* DIRECTIVE: In the thread about adding a BigQuery connection with Google Drive scopes, what Conn Id was given to the new connection created through the Airflow UI?

* SELECTED PASSAGE:
--------------------------------

Adding BigQuery connection with gdrive scopes? - google-cloud-composer

I have an external Sheets table that I want to query via the BigQueryOperator in Airflow.
I would prefer to use the Cloud Composer service account.
I've created a new connection via the Airflow UI with the following parameters:
Conn Id: bigquery_with_gdrive_scope
Conn Type: google_cloud_platform
Project Id: <my project id>
Keyfile path: <none>
Keyfile JSON: <none>
Scopes: https://www.googleapis.com/auth/bigquery,https://www.googleapis.com/auth/cloud-platform,https://www.googleapis.com/auth/drive
In my DAG, I use: BigQueryOperator(..., bigquery_conn_id='bigquery_with_gdrive_scope')
The log reports: Access Denied: BigQuery BigQuery: No OAuth token with Google Drive scope was found.
The task attributes show: bigquery_conn_id bigquery_with_gdrive_scope
It's almost as though the bigquery_conn_id parameter is being ignored.

Adding GCP API scopes (like in the accepted answer) did not work for us. After a lot of debugging, it seemed like GCP had "root" scopes that were assigned to the environment during creation, and could not be overridden via Airflow Connections. It seems like this only affects GCP API scopes.

--------------------------------

* PROVIDED MATERIAL:
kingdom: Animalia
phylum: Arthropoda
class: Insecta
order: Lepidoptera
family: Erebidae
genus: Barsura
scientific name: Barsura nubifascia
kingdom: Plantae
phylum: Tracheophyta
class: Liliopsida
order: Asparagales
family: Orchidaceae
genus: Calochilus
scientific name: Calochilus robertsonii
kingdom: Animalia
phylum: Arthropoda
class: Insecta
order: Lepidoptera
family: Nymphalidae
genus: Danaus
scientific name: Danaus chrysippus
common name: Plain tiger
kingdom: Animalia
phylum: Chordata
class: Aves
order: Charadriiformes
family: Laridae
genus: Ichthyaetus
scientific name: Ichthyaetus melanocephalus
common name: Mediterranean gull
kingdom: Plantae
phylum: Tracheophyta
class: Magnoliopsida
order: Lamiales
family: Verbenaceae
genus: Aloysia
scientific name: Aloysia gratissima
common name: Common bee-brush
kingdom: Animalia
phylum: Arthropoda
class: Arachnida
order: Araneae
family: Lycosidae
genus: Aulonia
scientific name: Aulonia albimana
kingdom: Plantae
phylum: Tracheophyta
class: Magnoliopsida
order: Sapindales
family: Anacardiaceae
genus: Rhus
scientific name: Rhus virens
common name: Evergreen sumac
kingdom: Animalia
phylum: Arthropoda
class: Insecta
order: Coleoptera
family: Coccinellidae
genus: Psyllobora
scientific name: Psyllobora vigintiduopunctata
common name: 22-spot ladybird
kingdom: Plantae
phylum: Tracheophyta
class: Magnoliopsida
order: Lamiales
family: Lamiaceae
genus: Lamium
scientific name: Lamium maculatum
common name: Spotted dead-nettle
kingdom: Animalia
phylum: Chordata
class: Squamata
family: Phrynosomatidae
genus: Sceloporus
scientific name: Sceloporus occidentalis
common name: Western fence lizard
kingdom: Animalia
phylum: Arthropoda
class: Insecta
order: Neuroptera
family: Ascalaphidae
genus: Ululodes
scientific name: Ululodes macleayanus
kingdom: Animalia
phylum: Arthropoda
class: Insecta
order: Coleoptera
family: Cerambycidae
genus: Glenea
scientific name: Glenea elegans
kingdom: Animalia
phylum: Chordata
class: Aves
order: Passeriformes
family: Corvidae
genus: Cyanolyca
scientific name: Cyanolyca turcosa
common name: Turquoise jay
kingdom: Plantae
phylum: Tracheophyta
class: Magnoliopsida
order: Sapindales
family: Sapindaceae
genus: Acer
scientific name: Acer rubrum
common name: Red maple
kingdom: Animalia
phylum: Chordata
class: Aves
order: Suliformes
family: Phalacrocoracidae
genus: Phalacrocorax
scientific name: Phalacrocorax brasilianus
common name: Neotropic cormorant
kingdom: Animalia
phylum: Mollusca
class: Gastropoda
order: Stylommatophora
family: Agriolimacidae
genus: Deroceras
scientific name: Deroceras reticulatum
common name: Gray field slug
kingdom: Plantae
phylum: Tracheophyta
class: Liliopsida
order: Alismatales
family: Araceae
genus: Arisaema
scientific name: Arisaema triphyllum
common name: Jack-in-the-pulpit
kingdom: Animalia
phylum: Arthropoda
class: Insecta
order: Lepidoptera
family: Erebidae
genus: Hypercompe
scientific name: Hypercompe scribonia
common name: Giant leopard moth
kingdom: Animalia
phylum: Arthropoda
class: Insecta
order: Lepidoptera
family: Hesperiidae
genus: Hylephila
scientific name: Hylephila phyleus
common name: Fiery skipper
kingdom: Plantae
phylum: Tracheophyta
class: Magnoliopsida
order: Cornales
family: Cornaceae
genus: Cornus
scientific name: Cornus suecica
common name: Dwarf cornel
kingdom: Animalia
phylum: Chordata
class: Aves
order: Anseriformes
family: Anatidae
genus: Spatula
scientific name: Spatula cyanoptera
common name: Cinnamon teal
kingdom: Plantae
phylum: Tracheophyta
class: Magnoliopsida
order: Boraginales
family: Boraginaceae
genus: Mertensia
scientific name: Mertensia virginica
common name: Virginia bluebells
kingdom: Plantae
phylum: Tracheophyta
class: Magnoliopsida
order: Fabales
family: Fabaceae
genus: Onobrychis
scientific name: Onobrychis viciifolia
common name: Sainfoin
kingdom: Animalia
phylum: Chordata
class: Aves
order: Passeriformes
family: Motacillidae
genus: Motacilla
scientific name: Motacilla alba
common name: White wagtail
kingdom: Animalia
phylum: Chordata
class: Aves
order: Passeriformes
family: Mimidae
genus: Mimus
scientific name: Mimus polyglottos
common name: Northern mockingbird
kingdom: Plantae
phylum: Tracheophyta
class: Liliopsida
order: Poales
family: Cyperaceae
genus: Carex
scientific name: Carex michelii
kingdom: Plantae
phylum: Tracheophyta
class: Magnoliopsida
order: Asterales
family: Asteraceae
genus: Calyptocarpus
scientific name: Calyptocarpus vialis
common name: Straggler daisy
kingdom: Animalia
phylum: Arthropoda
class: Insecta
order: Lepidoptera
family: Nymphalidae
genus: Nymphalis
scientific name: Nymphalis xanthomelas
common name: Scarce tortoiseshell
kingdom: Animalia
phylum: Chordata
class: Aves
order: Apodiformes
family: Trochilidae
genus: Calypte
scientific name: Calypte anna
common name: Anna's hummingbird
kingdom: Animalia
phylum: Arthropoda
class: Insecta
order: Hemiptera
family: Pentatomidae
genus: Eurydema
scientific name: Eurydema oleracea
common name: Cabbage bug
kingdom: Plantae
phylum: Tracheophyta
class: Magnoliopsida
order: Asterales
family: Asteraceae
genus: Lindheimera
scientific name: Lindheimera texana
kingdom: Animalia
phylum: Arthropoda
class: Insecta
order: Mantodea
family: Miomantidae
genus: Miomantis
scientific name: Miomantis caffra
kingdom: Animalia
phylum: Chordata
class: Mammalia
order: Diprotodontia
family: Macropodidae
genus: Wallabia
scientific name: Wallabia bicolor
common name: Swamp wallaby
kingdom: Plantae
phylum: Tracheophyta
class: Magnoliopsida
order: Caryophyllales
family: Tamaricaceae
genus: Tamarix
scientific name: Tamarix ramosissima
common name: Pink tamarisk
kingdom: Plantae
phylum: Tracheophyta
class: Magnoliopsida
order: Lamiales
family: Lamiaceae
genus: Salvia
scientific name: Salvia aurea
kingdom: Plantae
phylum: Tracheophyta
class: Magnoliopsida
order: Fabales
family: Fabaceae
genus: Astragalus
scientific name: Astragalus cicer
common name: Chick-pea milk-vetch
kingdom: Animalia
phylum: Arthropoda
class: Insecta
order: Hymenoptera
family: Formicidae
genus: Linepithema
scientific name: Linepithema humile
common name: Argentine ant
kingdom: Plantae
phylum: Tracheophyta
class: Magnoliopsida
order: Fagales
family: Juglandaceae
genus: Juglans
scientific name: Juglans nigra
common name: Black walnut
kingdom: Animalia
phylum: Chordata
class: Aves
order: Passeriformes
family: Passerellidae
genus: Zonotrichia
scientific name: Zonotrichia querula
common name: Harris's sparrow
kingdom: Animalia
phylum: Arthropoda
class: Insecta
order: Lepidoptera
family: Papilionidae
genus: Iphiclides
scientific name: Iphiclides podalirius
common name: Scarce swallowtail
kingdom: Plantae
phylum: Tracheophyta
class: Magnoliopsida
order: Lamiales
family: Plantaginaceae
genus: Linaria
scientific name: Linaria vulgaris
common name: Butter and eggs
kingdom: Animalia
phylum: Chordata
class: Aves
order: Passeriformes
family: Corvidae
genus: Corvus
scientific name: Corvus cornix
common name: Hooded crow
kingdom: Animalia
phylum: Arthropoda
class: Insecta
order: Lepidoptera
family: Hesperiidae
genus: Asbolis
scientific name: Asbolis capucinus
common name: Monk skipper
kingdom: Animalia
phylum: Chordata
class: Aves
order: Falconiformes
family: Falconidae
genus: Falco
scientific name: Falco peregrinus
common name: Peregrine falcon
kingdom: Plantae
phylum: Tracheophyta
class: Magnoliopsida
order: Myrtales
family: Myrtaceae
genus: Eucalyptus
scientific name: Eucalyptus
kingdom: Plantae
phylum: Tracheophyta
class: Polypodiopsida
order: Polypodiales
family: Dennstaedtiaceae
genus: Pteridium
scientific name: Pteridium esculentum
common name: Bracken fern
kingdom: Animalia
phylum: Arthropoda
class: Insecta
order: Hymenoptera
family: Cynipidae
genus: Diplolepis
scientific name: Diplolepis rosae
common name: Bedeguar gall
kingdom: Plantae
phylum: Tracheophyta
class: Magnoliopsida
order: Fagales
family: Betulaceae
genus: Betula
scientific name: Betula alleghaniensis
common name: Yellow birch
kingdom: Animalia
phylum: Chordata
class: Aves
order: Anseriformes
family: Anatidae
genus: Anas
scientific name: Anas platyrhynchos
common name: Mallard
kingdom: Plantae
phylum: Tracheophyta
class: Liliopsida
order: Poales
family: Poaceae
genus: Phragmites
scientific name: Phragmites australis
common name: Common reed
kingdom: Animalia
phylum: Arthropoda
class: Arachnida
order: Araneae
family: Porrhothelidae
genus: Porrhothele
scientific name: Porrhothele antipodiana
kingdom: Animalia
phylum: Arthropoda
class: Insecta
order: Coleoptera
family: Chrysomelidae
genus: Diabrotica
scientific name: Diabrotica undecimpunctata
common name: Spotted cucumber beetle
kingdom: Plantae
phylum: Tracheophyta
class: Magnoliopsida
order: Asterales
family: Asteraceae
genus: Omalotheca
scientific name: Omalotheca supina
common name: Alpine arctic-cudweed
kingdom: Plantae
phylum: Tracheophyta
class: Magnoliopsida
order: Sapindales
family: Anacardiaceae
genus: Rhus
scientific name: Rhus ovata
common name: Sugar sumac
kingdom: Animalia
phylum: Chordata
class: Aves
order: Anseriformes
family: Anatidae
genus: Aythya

--------------------------------

* RESPONSE BELOW: bigquery_with_gdrive_scope